Счастье, что я был молод и гибок, иначе наверняка дело не обошлось бы без переломов. И это заставило меня подумать о бедном сэре Чарльзе и обо всем, через что ему пришлось пройти. Мало удивительного, что он решил под конец залечь в нафталин. Но ты подожди, леди, подумал я, пока он познакомится с волдырным жуком. Тогда уж не он будет взывать о пощаде, это будешь делать ты.

Леди Мейкпис была мастером трансформаций; через несколько минут после нашей небольшой проказы она опять устроилась за своим столиком эпохи Людовика XV, такая же ухоженная и невозмутимая, как и при моем появлении. Она спустила пар и теперь сидела сонная и довольная, как удав, проглотивший живую крысу.

— Послушай, — сказала она, изучая какой-то листок бумаги, — завтра мы даем довольно роскошный ужин по случаю дня Мейвкинга. [Мейвкинг — южноафриканский поселок, под которым разыгралось одно из решающих сражений Англо-бурской войны.]

— Но Мейвкинг освободили уже двенадцать лет назад, — заметил я.

— Мы все еще его празднуем, — сказала леди Мейкпис. — Так вот, адмирал Жубер был вынужден отказаться.
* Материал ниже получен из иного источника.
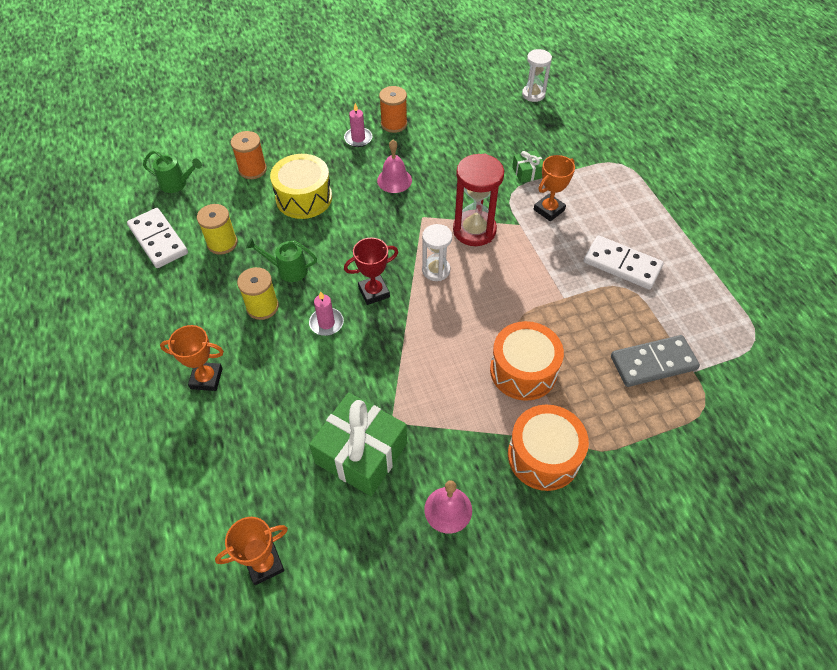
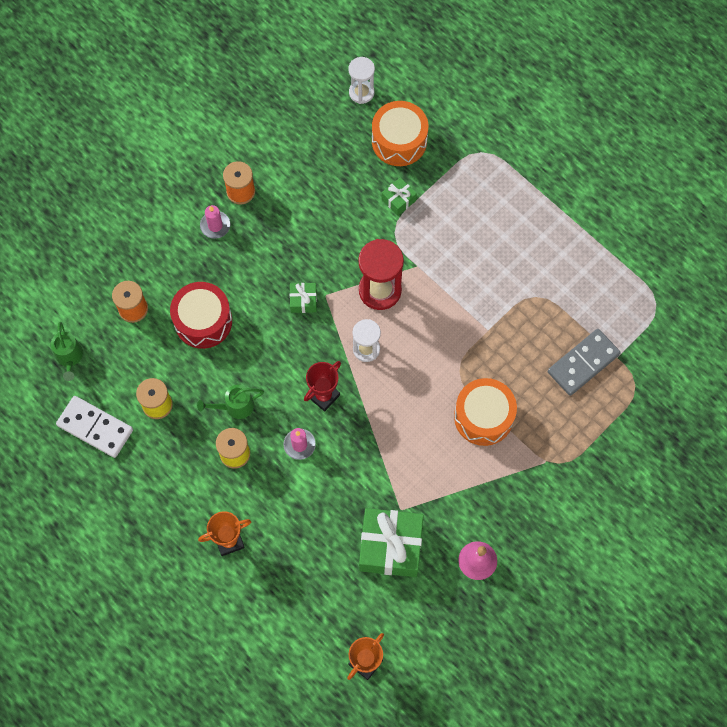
camera: 25 degrees left, 15 degrees up
(177, 184) = (69, 357): green watering can -> green watering can turned 90 degrees clockwise
(304, 198) = (203, 321): yellow drum -> red drum
(394, 180) = (277, 263): pink bell -> none
(400, 214) = (303, 300): none -> green gift
(543, 456) = (529, 485): orange drum -> orange drum (399, 141)
(549, 210) = (437, 237): orange trophy -> none
(622, 265) = (523, 273): white domino -> none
Он проводит смотр своего средиземноморского флота. Не хочешь занять его место?

Я едва удержался, чтобы не закричать «ур-р-ра!». Как раз это мне и было нужно.
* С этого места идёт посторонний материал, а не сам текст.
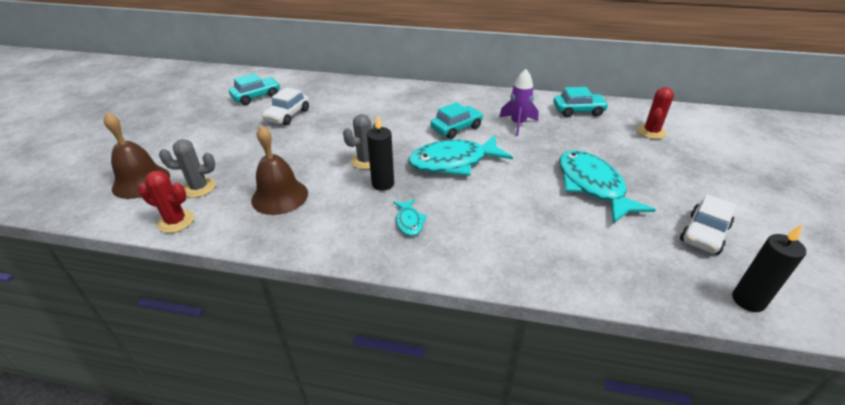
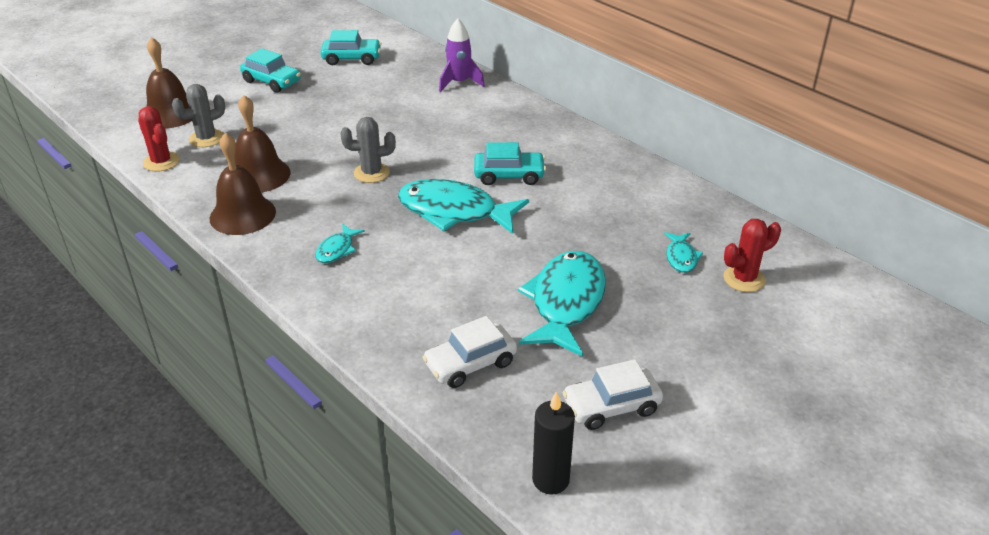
camera: 35 degrees right, 0 degrees up
(199, 188) = (206, 138): grey cactus -> grey cactus turned 60 degrees counterclockwise
(287, 115) = (356, 92): white car -> white car (470, 363)
(302, 231) = (242, 215): none -> brown bell
(383, 184) = (358, 203): black candle -> none
(518, 124) = (586, 199): purple rocket -> purple rocket (459, 83)
(578, 111) = (689, 214): turquoise car -> turquoise car (272, 81)
(608, 134) = (681, 257): none -> turquoise fish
— Почту за честь, — сказал я.

— Там будет присутствовать большинство министров, — продолжила леди Мейкпис. — И все основные послы. У тебя есть фрак?

— Есть, — кивнул я (в те дни никто никогда никуда не ездил, не прихватив с собой вечернего костюма, это касалось даже меня в моем зеленом возрасте).

— Хорошо, — сказала она, внося мое имя в список гостей. — Значит, завтра в восемь вечера. Хорошо провести тебе день, мой маленький мужчина. Было приятно с тобой познакомиться.